Persistent reduction of ischemic mitral regurgitation by papillary muscle repositioning: structural stabilization of the papillary muscle-ventricular wall complex.

BACKGROUND: Recurrent ischemic mitral regurgitation (IMR) is frequent despite initial reduction by annuloplasty because continued LV remodeling increases tethering to the infarcted papillary muscle (PM). We have previously shown that PM repositioning by an external patch device can acutely reduce IMR. In this study, we tested the hypothesis that IMR reduction persists despite possible continued LV remodeling. METHODS AND
RESULTS: In 7 sheep, we used a chronic ischemic posterior infarct model that produces LV dilatation and MR over 10 weeks. An epicardial patch device was adjusted under echo guidance to reduce MR, with follow-up over a further 8 weeks and evaluation by 3D echo and sonomicrometry.

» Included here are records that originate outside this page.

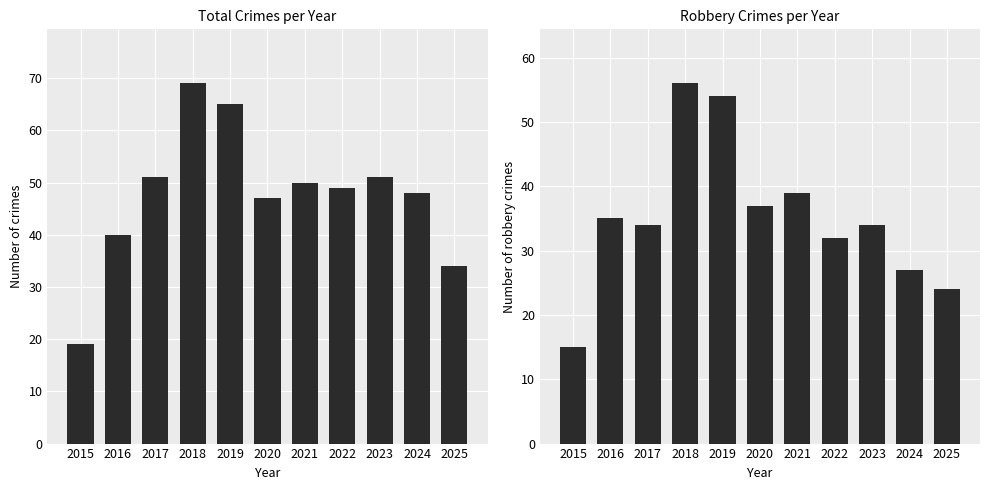

Between 2018 and 2017, which is larger?

2018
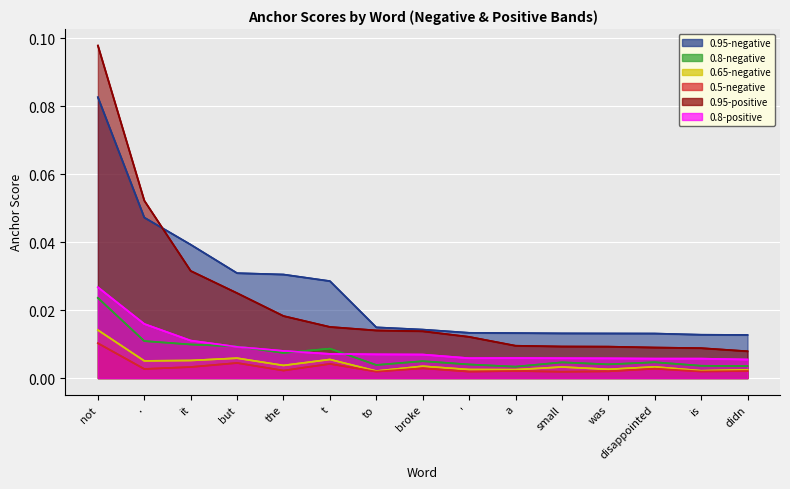

Is it true that 0.8-positive equals 0.0 at the?

False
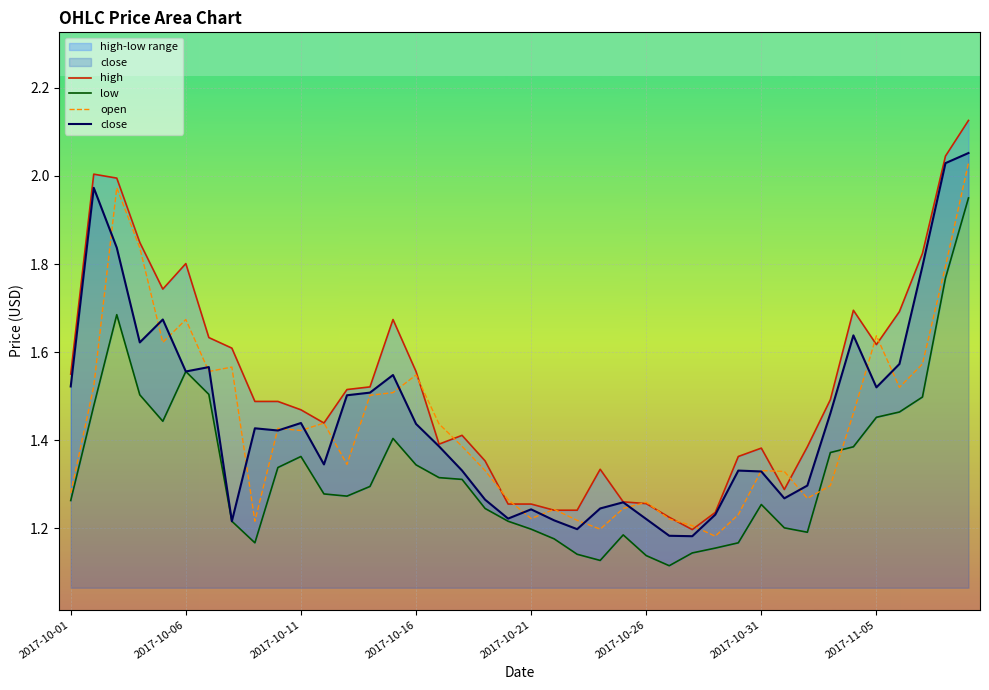

At how many categories does at least one series exceed 1?

40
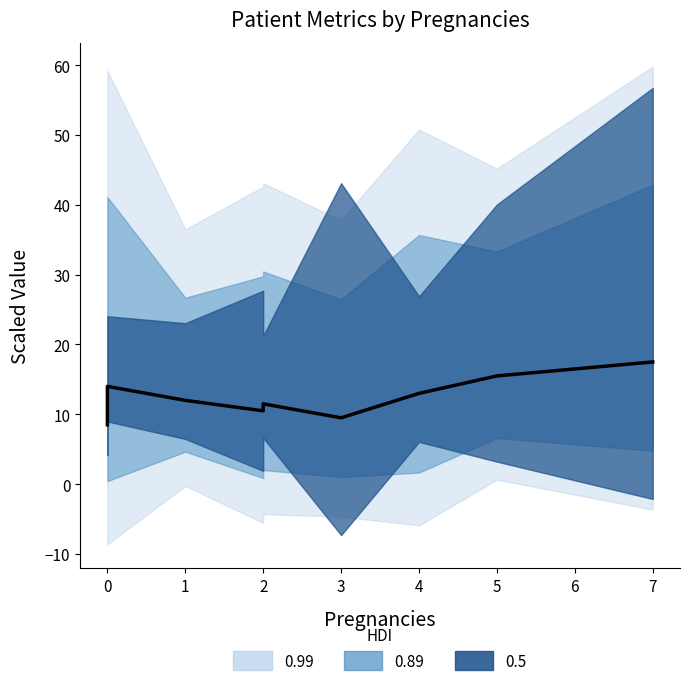

How many lines are shown in the chart?

1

In all 7 sheep, moderate IMR resolved with acute patch application and PM repositioning (6.5+/-1.8 mm to 0.6+/-1.3 mm proximal jet width, P<0.001) without decrease in LVEF (43+/-3% to 44+/-8%). Eight weeks after PM repositioning, MR was not significantly greater (0.6+/-1.3 mm versus 1.0+/-1.0 mm, P=NS) despite an increase in LV volumes in 3 animals (2 had increases of 50+/-15%). On average, LV volumes did not change significantly (ESV: 46+/-8 mL versus 49+/-15 mL; P=NS and EDV: 85+/-16 mL versus 89+/-30 mL; P=NS). LVEF was unchanged from acute to chronic patch (44+/-8% versus 43+/-8%). Contractility as end-systolic elastance did not decrease from the chronic MI to the acute and chronic patch stages, nor were there any significant changes in dP/dt, LV stiffness constant, or time constant of LV relaxation (Tau).
CONCLUSION: PM repositioning is persistently effective in reducing moderate chronic IMR, even when LV volume increases. This may reflect structural stabilization by an external patch device of the papillary muscle-LV wall complex that controls mitral valve tethering.